Find smallest common organization for employees
Company: Atlassian
Role: Software Engineer
Category: Coding & Algorithms
Difficulty: medium
Interview Round: Technical Screen
You are given an organization structure and employee-to-organization membership. Define any reasonable data structures you need.
## Part 1 (base)
Assume the org structure is a **tree** (each org has at most one parent). Each employee belongs to **exactly one** org node.
Implement a function that returns the **smallest / lowest** organization that contains **both** employees (i.e., the lowest common ancestor org of their org nodes).
- Input: `employeeAId`, `employeeBId`
- Output: the org id/node representing the minimal common org
- You may assume each org node can have a `parent` pointer.
## Part 2 (follow-up)
Now assume an employee can belong to **multiple** orgs in the same org tree.
Implement a function that returns the **minimal** org that contains both employees, meaning:
- the returned org is an ancestor of **at least one** org of employee A, and
- an ancestor of **at least one** org of employee B,
- and among all such orgs, it is the “lowest/smallest” one (closest to the employees).
Clarify how you break ties if there are multiple valid minimal orgs.
## Part 3 (follow-up)
Now assume an org can belong to **multiple parent orgs** (i.e., the org structure is a **DAG**, not a tree).

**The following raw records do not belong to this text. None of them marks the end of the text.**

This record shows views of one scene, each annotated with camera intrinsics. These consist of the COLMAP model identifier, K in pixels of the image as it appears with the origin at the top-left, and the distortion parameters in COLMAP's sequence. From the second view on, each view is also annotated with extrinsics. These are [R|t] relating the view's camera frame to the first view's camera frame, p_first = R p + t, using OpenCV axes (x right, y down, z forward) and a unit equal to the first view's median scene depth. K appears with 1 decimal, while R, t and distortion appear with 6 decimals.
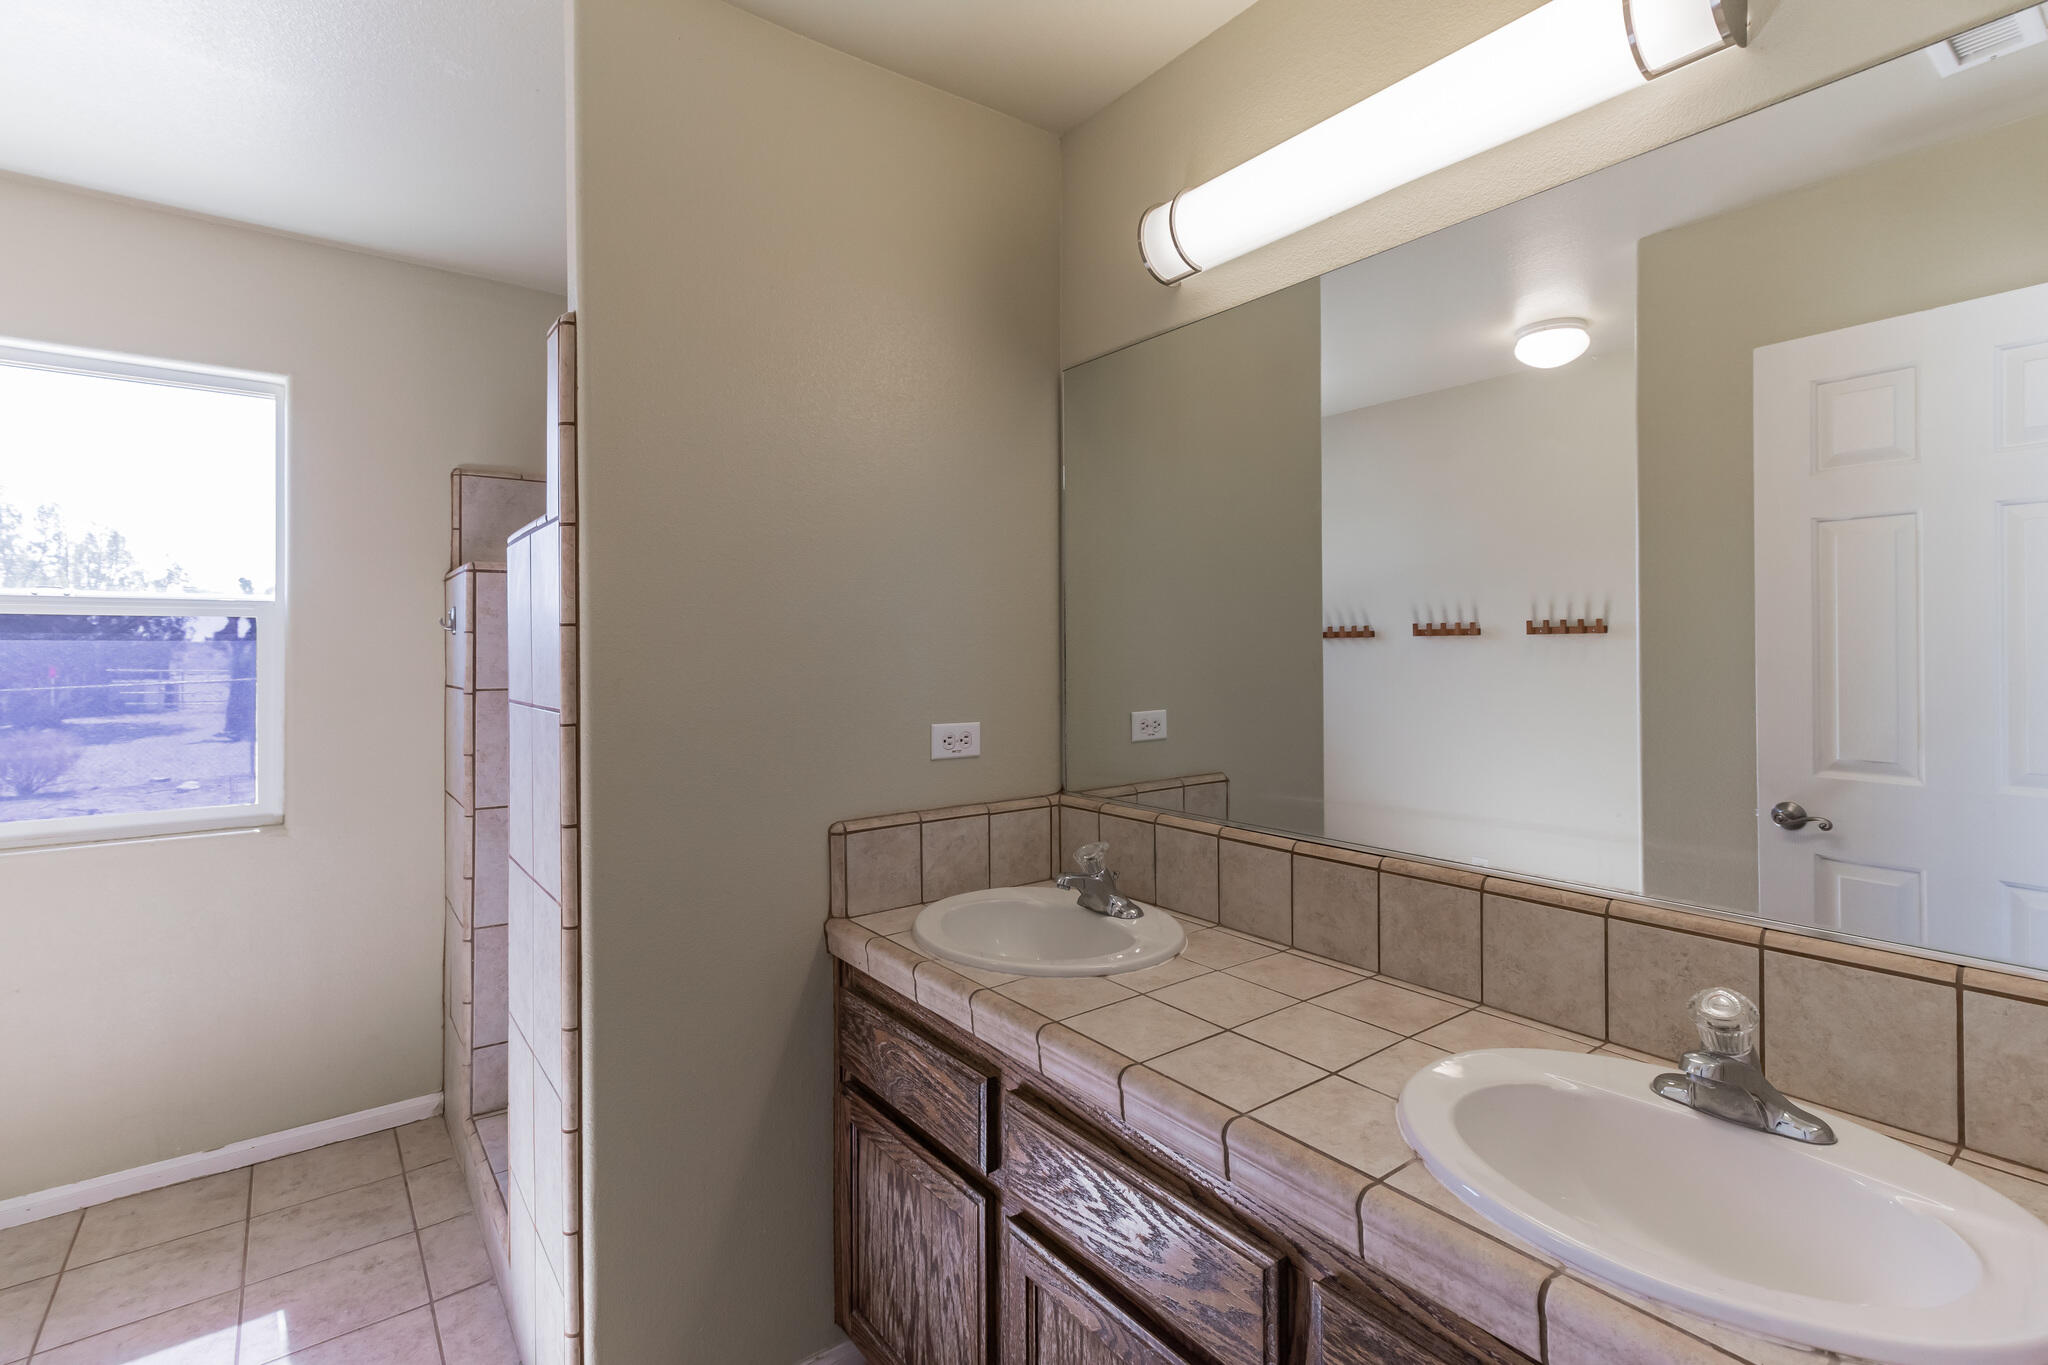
lens RADIAL K [[974.2, 0, 987.9], [0, 974.2, 643.5], [0, 0, 1]] dist [0.004332, 0.000443]
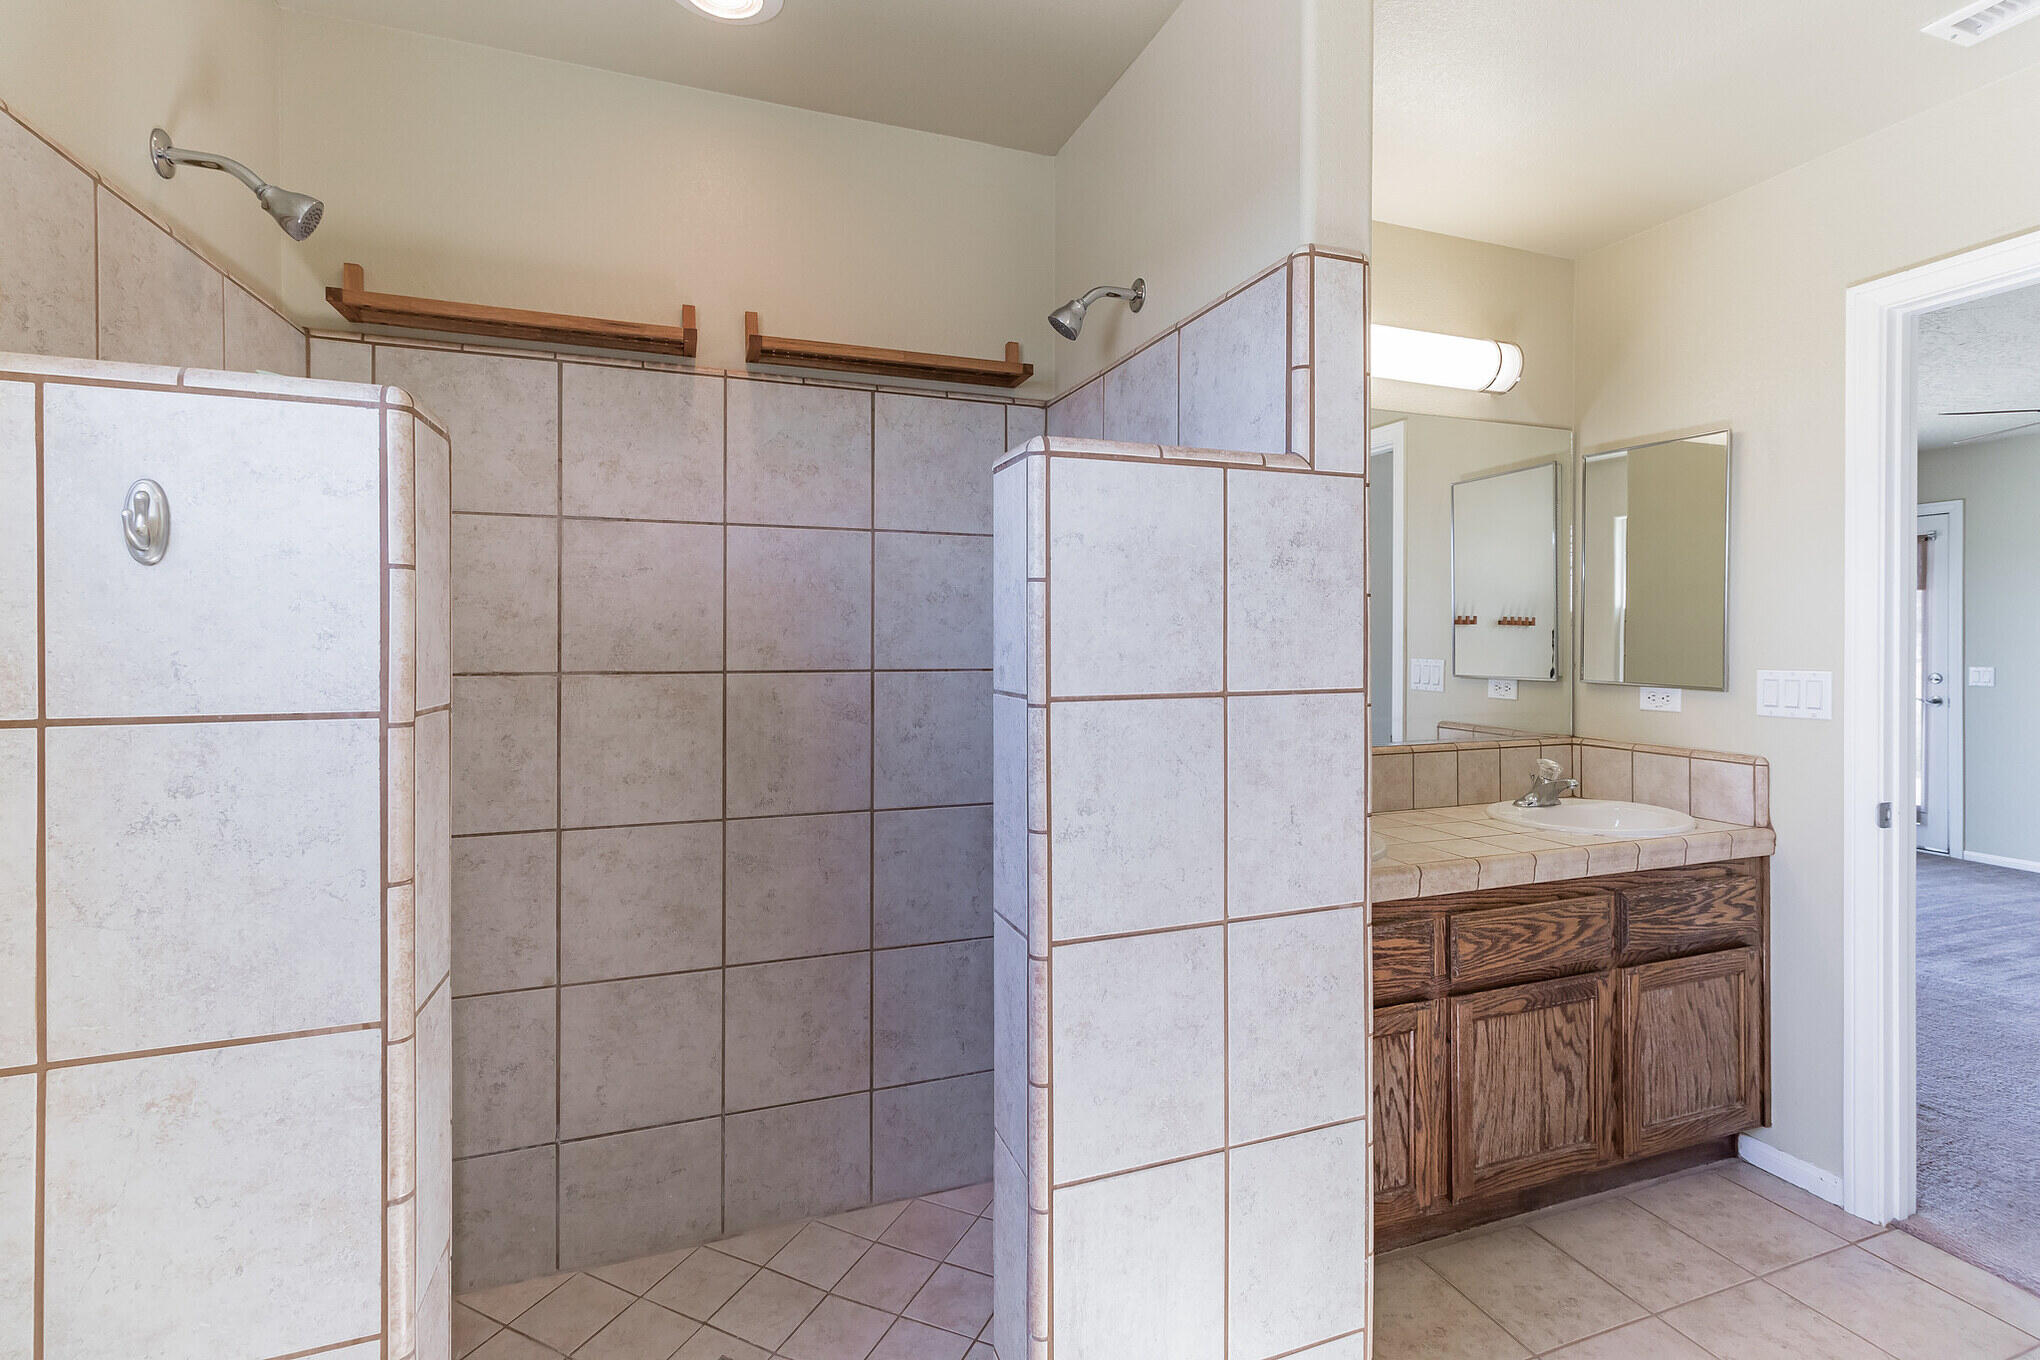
lens RADIAL K [[984.4, 0, 1024.3], [0, 984.4, 642.4], [0, 0, 1]] dist [0.005796, 0.001777]
pose [[0.263445, -0.003724, 0.964667, -1.652720], [0.010041, 0.999949, 0.001119, 0.014850], [-0.964622, 0.009391, 0.263469, 1.226037]]
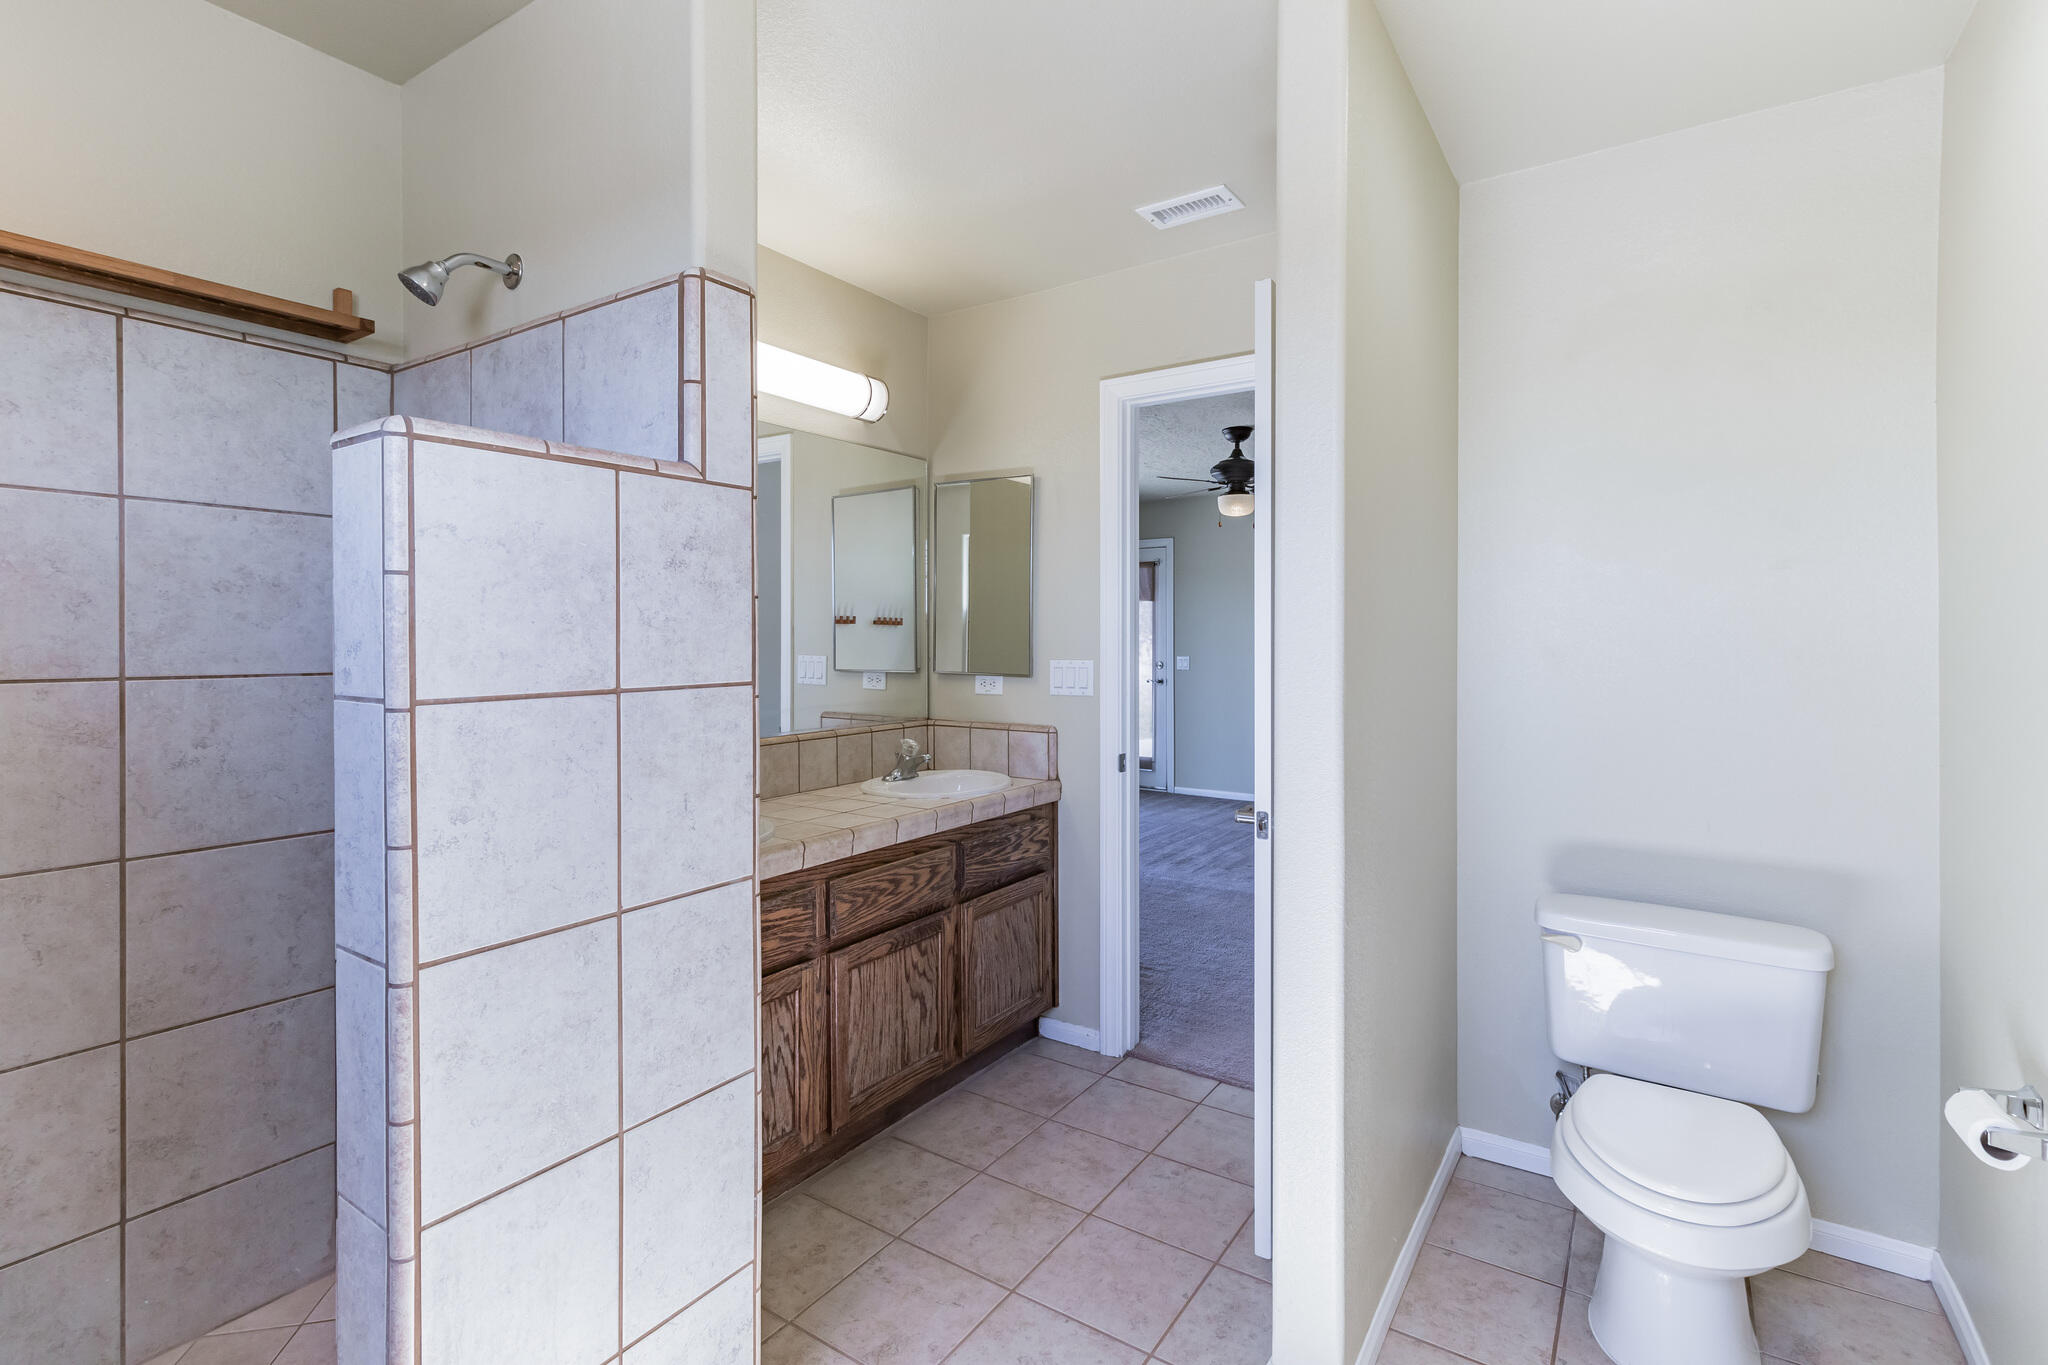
lens RADIAL K [[971.9, 0, 1053.0], [0, 971.9, 640.5], [0, 0, 1]] dist [0.002579, -0.000075]
pose [[-0.354868, -0.003462, 0.934910, -1.737796], [0.011026, 0.999908, 0.007888, 0.015211], [-0.934851, 0.013107, -0.354797, 1.228488]]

Employees may still belong to one or multiple orgs.
Return the set of **minimal common org(s)** that satisfy the condition above. (There may be more than one minimal common org in a DAG.)
- Define precisely what “minimal” means in a DAG (e.g., no descendant of that org is also a common org).
## Part 4 (follow-up / discussion)
The membership edges (employee→org and org→org) can change over time.
Discuss how you would support:
- `add/remove` employee membership edges
- `add/remove` org-to-org edges (while preventing cycles if you require a DAG)
- repeated queries for minimal common org(s)
State what time/space tradeoffs you would target and any constraints/assumptions (e.g., number of orgs, number of employees, query/update ratio).
Quick Answer: The question evaluates competency in hierarchical and graph data structures, including tree lowest-common-ancestor reasoning, DAG ancestor minimality, membership-set handling, dynamic updates, and algorithmic complexity analysis.
Given org parent edges and employee memberships, return all minimal common ancestor orgs for two employees.
Constraints
- parents maps org -> parent org or list of parent orgs
- memberships maps employee -> list of orgs
Examples
Input: ({'A': ['Root'], 'B': ['Root'], 'C': ['A'], 'D': ['A']}, {'e1': ['C'], 'e2': ['D']}, 'e1', 'e2')
Expected Output: ['A']
Explanation: Tree LCA is A.
Input: ({'A': ['Root'], 'B': ['Root']}, {'e1': ['A', 'B'], 'e2': ['B']}, 'e1', 'e2')
Expected Output: ['B']
Explanation: Multiple membership can produce lower org B.
Input: ({'X': ['A', 'B'], 'A': ['Root'], 'B': ['Root']}, {'e1': ['X'], 'e2': ['A', 'B']}, 'e1', 'e2')
Expected Output: ['A', 'B']
Explanation: DAG can have two minimal common orgs.
Input: ({}, {}, 'missing', 'e2')
Expected Output: []
Explanation: Missing employee has no common org.
Hints
- Compute ancestor sets, intersect them, then remove any common ancestor that has a common descendant.